Gateway Academy in Graves County recently celebrated the milestone of its 500th student to graduate. Established in 2002, Gateway is one of the region’s alternative high schools, along with Star Academy in Marshall County and Beacon Central High in Daviess County.
Gateway Academy’s commencement ceremony earlier this month unfolded just as you’d expect any other high school graduation. “Pomp and Circumstance” was played, and a line of mortarboard-wearing students crossed the Graves County Schools' Performing Arts Center stage and received a diploma, as their loved ones cheered and snapped pictures. But each student in the graduating class has a unique reason for attending Gateway, rather than a traditional high school.
“There are so many, and they’re so individual,” Gateway Principal Donna Crouch said. “It could be that there are discipline issues, they could have social anxiety issues, they could have attendance issues. They could be mothers to be, or fathers to be. They have to take care of their family, so they may have a full time job. Or they just may be behind in course work. So any of those circumstances could bring them to Gateway.”

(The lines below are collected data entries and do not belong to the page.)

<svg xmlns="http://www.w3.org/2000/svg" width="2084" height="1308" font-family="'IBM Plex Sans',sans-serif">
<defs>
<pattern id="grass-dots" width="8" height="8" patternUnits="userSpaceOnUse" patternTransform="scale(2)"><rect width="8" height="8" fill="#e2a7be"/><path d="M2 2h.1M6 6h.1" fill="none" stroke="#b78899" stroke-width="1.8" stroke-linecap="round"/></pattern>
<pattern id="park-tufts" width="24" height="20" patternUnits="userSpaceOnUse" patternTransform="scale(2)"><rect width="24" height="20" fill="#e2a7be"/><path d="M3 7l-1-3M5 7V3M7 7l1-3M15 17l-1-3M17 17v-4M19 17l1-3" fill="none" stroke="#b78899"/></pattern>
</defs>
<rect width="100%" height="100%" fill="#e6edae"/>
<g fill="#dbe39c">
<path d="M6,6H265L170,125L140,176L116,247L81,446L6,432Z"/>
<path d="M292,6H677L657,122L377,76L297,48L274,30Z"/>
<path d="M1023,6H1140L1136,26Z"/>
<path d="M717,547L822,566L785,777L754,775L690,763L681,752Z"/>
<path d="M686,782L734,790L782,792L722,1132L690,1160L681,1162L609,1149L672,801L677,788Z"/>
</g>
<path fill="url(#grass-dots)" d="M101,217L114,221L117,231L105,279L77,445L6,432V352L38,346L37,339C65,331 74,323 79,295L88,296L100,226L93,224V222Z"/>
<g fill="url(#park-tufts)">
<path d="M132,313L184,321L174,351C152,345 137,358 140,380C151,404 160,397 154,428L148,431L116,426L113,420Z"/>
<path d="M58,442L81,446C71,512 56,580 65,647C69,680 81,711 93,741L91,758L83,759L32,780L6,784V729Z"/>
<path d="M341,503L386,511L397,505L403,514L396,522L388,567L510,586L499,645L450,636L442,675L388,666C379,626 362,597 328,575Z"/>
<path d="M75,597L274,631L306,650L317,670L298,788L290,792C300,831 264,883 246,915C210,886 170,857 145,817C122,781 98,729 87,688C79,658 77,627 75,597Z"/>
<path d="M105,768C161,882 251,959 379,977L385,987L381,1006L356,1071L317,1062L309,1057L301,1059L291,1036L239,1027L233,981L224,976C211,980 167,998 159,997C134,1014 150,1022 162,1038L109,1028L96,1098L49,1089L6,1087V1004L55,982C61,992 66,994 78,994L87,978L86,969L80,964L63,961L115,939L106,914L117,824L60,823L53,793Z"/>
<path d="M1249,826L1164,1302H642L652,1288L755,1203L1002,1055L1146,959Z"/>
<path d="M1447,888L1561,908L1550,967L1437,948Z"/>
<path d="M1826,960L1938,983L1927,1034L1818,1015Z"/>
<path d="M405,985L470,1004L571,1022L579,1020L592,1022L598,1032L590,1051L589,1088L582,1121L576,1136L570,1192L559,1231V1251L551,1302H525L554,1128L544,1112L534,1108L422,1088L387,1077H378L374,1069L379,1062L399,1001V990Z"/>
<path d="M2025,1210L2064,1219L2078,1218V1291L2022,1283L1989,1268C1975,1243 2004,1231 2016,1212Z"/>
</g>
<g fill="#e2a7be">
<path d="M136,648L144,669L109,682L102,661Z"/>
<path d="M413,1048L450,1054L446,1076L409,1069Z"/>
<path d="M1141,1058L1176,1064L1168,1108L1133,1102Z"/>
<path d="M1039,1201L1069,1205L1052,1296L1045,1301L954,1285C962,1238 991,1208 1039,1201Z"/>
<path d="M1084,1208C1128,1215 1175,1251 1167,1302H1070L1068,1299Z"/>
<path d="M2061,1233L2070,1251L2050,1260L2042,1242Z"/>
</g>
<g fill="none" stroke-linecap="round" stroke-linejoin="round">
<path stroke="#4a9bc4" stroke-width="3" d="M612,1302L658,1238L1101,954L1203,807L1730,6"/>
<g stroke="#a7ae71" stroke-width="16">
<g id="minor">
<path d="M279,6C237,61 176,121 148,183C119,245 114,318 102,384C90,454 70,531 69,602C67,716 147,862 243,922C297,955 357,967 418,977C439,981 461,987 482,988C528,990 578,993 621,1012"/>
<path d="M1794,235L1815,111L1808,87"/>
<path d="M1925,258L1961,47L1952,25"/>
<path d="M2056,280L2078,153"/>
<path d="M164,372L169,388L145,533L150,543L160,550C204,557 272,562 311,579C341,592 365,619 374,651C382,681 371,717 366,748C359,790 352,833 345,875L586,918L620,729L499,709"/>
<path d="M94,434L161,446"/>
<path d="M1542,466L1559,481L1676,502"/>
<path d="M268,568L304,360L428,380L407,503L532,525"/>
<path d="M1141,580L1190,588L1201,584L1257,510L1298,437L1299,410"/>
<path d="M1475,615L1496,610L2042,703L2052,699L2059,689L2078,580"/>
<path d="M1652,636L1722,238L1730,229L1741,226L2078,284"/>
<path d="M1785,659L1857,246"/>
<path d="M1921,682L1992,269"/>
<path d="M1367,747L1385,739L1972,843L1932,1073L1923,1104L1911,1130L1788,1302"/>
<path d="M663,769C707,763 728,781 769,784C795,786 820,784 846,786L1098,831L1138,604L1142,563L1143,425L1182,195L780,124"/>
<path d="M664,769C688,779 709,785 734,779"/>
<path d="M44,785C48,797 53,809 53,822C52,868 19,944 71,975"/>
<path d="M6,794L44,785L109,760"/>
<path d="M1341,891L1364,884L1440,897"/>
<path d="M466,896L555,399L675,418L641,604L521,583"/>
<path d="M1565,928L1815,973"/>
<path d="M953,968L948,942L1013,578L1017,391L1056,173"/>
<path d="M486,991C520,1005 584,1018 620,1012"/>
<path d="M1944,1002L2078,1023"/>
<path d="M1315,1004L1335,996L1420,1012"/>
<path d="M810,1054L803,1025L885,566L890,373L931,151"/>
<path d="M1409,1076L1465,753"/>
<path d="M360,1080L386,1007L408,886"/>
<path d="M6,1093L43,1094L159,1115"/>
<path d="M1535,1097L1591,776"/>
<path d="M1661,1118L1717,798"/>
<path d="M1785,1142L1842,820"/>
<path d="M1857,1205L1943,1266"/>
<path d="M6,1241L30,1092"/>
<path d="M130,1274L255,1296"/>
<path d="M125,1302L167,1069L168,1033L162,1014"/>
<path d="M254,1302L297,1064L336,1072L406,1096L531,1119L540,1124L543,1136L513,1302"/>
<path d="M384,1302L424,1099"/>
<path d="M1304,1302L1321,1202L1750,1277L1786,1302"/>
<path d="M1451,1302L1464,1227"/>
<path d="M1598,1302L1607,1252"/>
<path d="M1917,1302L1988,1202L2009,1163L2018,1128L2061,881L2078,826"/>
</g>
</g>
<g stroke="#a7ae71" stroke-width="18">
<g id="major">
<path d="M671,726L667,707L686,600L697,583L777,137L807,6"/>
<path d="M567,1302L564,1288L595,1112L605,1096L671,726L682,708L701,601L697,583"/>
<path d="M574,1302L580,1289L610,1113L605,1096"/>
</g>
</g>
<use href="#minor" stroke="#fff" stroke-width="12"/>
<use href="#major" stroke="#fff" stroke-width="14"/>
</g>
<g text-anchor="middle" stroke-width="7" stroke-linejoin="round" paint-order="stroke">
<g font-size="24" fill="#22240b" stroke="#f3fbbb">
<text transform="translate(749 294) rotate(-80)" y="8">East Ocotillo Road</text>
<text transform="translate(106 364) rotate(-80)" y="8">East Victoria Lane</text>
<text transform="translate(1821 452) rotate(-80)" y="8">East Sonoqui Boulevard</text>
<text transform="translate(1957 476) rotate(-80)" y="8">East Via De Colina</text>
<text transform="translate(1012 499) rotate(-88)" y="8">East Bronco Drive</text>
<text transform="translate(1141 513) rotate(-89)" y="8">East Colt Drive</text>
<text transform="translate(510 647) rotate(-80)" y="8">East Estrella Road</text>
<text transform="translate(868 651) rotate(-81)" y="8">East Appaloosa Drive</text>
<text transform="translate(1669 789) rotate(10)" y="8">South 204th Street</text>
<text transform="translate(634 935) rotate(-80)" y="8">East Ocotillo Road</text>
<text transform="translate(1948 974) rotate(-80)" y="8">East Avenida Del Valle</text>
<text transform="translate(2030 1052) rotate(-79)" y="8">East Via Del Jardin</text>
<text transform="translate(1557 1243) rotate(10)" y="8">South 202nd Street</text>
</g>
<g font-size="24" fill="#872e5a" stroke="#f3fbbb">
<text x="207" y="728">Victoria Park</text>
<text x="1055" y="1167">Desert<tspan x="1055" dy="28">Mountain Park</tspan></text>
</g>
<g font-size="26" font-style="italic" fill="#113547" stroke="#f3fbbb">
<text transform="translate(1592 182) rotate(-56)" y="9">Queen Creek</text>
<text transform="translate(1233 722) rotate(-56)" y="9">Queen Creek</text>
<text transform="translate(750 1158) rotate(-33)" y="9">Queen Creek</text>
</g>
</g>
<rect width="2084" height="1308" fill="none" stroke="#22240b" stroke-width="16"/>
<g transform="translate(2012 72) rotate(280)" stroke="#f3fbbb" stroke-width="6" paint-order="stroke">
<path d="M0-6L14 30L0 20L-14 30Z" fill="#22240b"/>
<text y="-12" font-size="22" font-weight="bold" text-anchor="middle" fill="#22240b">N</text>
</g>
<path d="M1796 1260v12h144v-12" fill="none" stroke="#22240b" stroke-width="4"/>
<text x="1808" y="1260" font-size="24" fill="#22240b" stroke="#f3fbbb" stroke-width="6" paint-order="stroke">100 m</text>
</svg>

Gateway began in 2002, after the Graves County Board of Education saw that too many students were dropping out. Superintendent Kennith "Pete" Galloway, set to retire at the end of this month, said funding was hard to come by in the beginning, with little help coming from the state. But Galloway and others, including then-Superintendent Brady Link and Director of Pupil Personnel Jennifer Smith, talked the school board into allowing them to at least give it a try.
“We’ve always been able to sustain the cost of it,” Galloway said. "It’s an expensive program. But these are kids that would not make it in a traditional high school setting. Someone asked me today at lunch, ‘How many of those kids, how many of those 514 kids would have graduated if it hadn’t been for this program?’ I truly believe you could count them on one hand.”
The Kentucky Department of Education doesn’t have figures on just how many students graduate from programs like Gateway’s every year. But they’ve recently approved new regulations that will allow for more oversight and consistency among Kentucky’s nearly 200 programs. Director of the Division of Student Success Toyah Robey said this new oversight will be adopted in fall 2013.
“Sometimes kids are sent to an alternative program and they stay there all four years," Robey said. "And we just want to make sure while kids are in alternative programs that they are being successful. And that’s part of ensuring that quality programs align to the content standards and that they are graduating college-career ready.”
Kentuckians can even get their diplomas in a completely virtual setting now. The Barren Academy of Virtual and Expanded Learning, or BAVEL, had over 95 students enrolled as of 2011, representing 18 Kentucky school districts. Students may enroll in BAVEL to take core courses, Advanced Placement courses, dual credit courses, study foreign languages, accelerate their learning or to make up credits.
Whether in an online or traditional classroom setting, these institutions are providing students who may have otherwise slipped through the cracks with a chance at a quality education. Superintendent Galloway reflected on an experience with one such student.
“I recall running into a young man at Walmart one time and he just came up to me and said ‘Mr. Galloway, I want to tell you, if it hadn’t been for Gateway, I’d probably be in the correctional system right now’,” Galloway said. “He said ‘I can’t tell you thank you enough.’ Well, it wasn’t Pete Galloway he was thanking. He was thanking all of those that have a small piece in putting this program together.”